Grading students’ work

Reversing previous decisions about the grades awarded to students whose education has been interrupted makes some kind of sense, but only some.  The problem is that we expect grades to mean three somewhat different things, all at once.

In the first place, grades are given for achievement – reflecting the knowledge, skills and competencies that students have demonstrated.  This is problematic in the current situation, because even if the grades are given fairly, they will reflect the position of students who will have done several months less work or development than previous cohorts have done.

Second, grades are supposed to represent potential – not what students have actually  achieved, but what they might be capable of doing with further development.  If present achievement gave us a clear guide to the future, that might work – but it doesn’t, and there’s always been the suspicion that it says more about the preparedness of the school and the resources that school students are offered than it does of the abilities of the pupil.  This was a problem before the pandemic, and it will be a problem long after it.  The truth is that we only have very unreliable predictors of what students might be capable of – A levels, in particular, often make over-fine distinctions between very narrow bands across the grades, and are a weak guide to university performance.

Third, the grades represent opportunities, and impose limits on those opportunities.  If a student wants to study medicine, for example, the opening will depend more on high academic performance than it does on personal experience, sensitivity, commitment or interpersonal skills (the sort of thing that we used explore in interviews for social work places).

The emphasis on opportunity is the argument that has carried the day.   In Scotland, the decision will make it possible for more than 3000 students to go into a university course they wouldn’t otherwise have been admitted to.  Many people will look at that and say: why not?   But there is an objection: increased opportunities within the current system might just mean that people have more opportunity to fail.  The French system opens doors to everyone with the Baccalaureat, but it fails half the students after the first year.  In the UK, the institutions with the most liberal admissions policies are also likely to be the lower status institutions, and they may lose  up to 20% of their students as the course goes on.   It doesn’t follow that we’re wasting those students’ time, but  far too many university courses work on the principle that students must ‘sink or swim’.  I’d be more confident in the process if at the outset there were more engagement with students and more emphasis on developing the skills they’ll need to qualify.

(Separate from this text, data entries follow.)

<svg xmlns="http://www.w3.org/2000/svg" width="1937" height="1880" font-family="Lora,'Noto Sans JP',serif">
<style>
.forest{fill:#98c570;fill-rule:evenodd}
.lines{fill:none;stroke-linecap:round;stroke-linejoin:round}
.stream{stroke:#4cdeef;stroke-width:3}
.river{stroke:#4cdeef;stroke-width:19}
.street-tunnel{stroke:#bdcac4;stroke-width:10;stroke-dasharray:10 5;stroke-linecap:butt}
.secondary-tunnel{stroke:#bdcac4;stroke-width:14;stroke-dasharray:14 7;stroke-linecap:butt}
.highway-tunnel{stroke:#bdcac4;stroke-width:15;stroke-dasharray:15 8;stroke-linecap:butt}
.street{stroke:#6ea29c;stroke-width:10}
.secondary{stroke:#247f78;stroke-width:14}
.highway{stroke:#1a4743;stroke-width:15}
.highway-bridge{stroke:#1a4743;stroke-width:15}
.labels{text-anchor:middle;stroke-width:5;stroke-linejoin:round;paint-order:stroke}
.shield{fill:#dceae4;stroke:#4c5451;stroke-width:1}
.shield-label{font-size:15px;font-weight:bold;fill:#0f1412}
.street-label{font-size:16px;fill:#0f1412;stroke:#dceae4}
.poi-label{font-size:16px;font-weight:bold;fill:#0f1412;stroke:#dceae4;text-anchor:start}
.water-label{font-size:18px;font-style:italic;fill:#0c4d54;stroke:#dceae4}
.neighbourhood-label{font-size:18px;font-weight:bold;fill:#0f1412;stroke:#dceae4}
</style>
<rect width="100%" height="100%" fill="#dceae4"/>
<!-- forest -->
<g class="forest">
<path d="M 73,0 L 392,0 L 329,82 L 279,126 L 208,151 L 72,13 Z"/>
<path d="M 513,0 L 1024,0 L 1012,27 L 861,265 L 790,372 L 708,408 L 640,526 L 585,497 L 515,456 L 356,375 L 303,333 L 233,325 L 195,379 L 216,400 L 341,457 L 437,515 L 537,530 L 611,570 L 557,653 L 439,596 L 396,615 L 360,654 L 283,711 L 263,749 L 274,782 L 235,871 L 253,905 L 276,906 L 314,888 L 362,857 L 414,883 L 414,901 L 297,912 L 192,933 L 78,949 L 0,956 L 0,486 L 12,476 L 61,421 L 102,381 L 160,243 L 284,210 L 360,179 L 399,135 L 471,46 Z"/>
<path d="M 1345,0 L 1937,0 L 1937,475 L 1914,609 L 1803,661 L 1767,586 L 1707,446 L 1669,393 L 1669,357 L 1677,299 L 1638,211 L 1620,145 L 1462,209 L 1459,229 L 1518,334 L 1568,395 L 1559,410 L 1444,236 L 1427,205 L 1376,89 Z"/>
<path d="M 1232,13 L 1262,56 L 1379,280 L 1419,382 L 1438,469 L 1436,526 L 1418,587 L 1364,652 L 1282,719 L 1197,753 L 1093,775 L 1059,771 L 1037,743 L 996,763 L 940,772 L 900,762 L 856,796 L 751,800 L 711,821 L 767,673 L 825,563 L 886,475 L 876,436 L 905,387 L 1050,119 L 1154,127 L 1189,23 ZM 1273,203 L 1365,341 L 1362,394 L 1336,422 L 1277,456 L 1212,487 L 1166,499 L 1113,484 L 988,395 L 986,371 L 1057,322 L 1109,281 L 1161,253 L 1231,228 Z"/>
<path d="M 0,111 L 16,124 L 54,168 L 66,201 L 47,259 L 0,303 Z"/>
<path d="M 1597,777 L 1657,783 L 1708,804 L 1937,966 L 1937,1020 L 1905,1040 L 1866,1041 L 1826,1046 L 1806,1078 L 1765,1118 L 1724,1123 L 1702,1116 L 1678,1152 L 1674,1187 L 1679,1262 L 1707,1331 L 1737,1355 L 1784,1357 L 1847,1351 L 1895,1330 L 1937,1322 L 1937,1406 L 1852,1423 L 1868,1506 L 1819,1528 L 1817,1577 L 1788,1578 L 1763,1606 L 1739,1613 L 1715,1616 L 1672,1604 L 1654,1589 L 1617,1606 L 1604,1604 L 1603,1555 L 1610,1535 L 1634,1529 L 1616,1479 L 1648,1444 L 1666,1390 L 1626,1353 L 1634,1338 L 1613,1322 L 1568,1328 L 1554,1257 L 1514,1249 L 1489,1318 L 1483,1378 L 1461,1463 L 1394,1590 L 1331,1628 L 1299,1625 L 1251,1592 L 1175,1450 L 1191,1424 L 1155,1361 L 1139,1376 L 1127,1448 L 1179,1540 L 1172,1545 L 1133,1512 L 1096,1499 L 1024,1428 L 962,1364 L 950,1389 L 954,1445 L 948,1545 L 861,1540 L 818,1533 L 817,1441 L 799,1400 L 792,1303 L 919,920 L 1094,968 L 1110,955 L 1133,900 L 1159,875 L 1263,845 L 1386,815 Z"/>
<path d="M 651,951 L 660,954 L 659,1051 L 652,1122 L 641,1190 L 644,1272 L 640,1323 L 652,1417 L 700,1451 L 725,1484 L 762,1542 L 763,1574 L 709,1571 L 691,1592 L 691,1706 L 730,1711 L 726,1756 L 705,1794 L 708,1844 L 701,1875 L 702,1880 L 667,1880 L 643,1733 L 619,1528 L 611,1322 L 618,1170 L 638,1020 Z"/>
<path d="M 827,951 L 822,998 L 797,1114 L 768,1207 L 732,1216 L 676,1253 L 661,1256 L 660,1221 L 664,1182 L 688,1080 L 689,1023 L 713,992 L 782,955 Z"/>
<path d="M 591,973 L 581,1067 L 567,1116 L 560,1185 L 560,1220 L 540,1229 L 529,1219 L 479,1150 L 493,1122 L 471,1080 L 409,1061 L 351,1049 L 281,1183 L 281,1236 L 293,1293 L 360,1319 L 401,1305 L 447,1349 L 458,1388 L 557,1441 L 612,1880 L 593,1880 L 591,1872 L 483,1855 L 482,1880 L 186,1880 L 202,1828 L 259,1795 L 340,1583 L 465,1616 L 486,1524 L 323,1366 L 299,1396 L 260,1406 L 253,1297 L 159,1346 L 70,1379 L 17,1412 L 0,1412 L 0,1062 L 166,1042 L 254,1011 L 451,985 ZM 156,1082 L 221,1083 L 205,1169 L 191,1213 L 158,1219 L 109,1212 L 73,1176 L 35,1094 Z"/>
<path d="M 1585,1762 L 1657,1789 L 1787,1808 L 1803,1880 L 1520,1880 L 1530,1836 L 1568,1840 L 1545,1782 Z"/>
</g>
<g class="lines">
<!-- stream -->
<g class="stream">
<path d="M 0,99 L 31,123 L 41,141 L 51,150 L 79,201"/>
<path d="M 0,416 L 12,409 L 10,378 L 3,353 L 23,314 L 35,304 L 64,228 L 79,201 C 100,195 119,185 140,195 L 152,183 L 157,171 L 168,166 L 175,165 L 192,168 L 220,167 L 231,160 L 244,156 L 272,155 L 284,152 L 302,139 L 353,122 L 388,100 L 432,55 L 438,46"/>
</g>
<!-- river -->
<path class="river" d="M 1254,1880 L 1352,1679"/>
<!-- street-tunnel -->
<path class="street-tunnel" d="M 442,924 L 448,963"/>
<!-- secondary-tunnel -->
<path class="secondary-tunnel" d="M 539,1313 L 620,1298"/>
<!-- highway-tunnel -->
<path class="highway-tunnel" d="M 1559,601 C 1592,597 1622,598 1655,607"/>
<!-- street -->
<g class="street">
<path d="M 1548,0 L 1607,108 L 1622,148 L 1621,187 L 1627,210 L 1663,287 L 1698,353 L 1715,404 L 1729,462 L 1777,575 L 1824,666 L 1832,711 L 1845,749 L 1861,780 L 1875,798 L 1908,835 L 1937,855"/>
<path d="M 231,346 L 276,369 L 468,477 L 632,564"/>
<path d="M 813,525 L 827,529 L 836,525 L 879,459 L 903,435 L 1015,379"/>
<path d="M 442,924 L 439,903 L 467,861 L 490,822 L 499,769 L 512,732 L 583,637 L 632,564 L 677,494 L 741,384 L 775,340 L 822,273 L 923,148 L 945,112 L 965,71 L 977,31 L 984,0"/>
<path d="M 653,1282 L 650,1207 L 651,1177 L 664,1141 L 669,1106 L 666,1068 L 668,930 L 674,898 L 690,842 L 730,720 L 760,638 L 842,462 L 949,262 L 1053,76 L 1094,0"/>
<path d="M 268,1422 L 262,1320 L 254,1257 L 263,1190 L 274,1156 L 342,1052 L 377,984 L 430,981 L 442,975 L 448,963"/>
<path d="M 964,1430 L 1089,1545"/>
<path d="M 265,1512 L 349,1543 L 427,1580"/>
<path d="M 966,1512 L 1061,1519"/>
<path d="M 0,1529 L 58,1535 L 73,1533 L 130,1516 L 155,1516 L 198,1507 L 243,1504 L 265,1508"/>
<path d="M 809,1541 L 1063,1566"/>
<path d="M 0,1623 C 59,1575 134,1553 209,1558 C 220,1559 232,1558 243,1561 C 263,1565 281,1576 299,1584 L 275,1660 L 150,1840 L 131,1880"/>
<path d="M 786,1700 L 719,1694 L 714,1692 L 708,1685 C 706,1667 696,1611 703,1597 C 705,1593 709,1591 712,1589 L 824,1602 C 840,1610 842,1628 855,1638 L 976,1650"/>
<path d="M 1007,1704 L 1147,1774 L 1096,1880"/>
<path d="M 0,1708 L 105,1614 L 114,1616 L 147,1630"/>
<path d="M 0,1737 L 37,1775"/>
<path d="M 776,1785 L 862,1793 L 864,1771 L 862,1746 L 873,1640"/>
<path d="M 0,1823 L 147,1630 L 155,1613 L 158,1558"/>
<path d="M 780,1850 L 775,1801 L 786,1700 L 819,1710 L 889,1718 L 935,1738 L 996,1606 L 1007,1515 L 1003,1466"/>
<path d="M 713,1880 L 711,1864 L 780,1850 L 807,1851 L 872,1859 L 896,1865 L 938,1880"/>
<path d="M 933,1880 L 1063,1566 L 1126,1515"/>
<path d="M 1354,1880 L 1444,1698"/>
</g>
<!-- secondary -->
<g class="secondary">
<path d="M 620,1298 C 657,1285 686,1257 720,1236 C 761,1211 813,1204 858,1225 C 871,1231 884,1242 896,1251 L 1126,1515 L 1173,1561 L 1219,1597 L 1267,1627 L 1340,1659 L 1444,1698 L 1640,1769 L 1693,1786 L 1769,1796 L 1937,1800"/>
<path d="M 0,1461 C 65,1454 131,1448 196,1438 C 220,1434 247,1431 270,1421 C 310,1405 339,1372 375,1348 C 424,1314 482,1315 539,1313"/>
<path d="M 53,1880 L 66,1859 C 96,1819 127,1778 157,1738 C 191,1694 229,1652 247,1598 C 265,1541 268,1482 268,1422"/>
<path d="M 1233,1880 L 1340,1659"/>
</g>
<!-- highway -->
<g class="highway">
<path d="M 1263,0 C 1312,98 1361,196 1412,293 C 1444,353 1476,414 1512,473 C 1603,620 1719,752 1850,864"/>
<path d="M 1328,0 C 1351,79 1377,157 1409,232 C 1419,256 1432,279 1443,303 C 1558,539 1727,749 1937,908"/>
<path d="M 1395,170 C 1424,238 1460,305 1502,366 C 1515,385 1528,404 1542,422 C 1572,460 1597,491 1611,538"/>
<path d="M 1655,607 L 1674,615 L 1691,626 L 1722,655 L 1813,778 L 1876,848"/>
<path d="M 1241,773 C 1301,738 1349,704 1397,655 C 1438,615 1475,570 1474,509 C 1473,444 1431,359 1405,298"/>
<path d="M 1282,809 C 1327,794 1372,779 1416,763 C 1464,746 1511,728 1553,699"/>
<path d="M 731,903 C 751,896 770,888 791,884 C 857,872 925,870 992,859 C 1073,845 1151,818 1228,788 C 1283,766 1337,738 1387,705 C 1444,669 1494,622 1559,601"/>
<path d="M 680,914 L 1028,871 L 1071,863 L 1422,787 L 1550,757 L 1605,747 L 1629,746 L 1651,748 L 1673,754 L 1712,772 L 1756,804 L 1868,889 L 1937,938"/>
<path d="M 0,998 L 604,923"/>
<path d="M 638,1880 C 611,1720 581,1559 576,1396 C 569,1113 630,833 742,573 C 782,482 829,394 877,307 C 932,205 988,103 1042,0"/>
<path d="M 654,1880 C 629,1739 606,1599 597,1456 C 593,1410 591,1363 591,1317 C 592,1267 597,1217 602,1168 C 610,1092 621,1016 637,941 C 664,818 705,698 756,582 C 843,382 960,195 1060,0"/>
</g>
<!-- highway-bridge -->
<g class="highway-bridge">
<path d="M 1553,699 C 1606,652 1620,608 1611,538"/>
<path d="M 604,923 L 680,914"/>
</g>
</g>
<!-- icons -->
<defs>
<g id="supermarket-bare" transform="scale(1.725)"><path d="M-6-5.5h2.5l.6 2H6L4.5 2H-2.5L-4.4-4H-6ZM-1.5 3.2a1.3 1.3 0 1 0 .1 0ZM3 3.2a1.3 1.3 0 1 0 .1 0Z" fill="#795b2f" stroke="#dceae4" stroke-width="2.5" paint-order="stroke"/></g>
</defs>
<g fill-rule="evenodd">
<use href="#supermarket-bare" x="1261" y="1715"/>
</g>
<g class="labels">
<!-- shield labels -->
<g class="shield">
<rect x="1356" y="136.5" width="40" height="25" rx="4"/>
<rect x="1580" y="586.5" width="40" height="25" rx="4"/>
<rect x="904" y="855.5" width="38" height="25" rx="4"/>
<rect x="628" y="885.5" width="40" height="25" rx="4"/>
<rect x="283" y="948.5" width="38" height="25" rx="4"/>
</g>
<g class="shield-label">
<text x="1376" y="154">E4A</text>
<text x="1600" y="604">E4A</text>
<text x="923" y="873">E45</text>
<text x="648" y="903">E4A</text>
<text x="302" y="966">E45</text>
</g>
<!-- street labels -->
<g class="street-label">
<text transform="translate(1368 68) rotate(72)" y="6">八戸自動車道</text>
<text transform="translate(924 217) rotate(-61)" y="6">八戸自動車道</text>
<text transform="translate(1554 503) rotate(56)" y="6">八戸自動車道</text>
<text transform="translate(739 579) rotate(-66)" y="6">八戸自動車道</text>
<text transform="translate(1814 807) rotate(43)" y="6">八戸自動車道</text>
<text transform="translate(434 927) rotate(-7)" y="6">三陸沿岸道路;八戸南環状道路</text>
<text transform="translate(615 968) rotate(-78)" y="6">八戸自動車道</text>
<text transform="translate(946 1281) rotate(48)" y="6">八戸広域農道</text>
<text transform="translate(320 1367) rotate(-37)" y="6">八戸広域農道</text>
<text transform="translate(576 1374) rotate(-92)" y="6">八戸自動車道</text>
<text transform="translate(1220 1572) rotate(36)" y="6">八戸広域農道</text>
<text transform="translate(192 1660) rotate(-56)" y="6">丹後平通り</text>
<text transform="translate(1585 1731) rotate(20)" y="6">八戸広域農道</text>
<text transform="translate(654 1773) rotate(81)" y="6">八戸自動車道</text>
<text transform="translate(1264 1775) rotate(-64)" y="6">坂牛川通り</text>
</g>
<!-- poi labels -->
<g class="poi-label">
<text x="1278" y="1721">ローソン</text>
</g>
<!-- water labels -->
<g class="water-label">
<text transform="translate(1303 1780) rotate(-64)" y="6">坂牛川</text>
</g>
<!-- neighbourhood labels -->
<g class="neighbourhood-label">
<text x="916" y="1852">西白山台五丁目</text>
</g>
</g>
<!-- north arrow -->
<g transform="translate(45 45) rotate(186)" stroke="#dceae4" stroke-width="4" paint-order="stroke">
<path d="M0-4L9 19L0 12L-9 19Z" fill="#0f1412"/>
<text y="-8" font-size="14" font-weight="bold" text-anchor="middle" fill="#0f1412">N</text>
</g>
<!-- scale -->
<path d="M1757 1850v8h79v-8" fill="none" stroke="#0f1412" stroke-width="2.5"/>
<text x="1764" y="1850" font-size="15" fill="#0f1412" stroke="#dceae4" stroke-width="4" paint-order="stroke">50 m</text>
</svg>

One thought on “Grading students’ work”

  1. Fortunately I have no personal stake in this. However if I was asked for advice by a young person considering university/further education this year I would suggest they consider all options including deferral for a year. It is now unclear exactly what the “student experience” in further and higher education will be in session 20-21; almost certainly for many students it will involve less class contact time and social interaction? To some extent, 20-21 “freshers” may be “guinea pigs” for new forms of learning delivery? If anything, the schools’ grades fiasco will, as you suggest, increase the first year drop-out rates unless tertiary institutions build in more support and it seems unlikely that this will happen? A very difficult time for young people and those advising them to make sensible decisions about future education choices?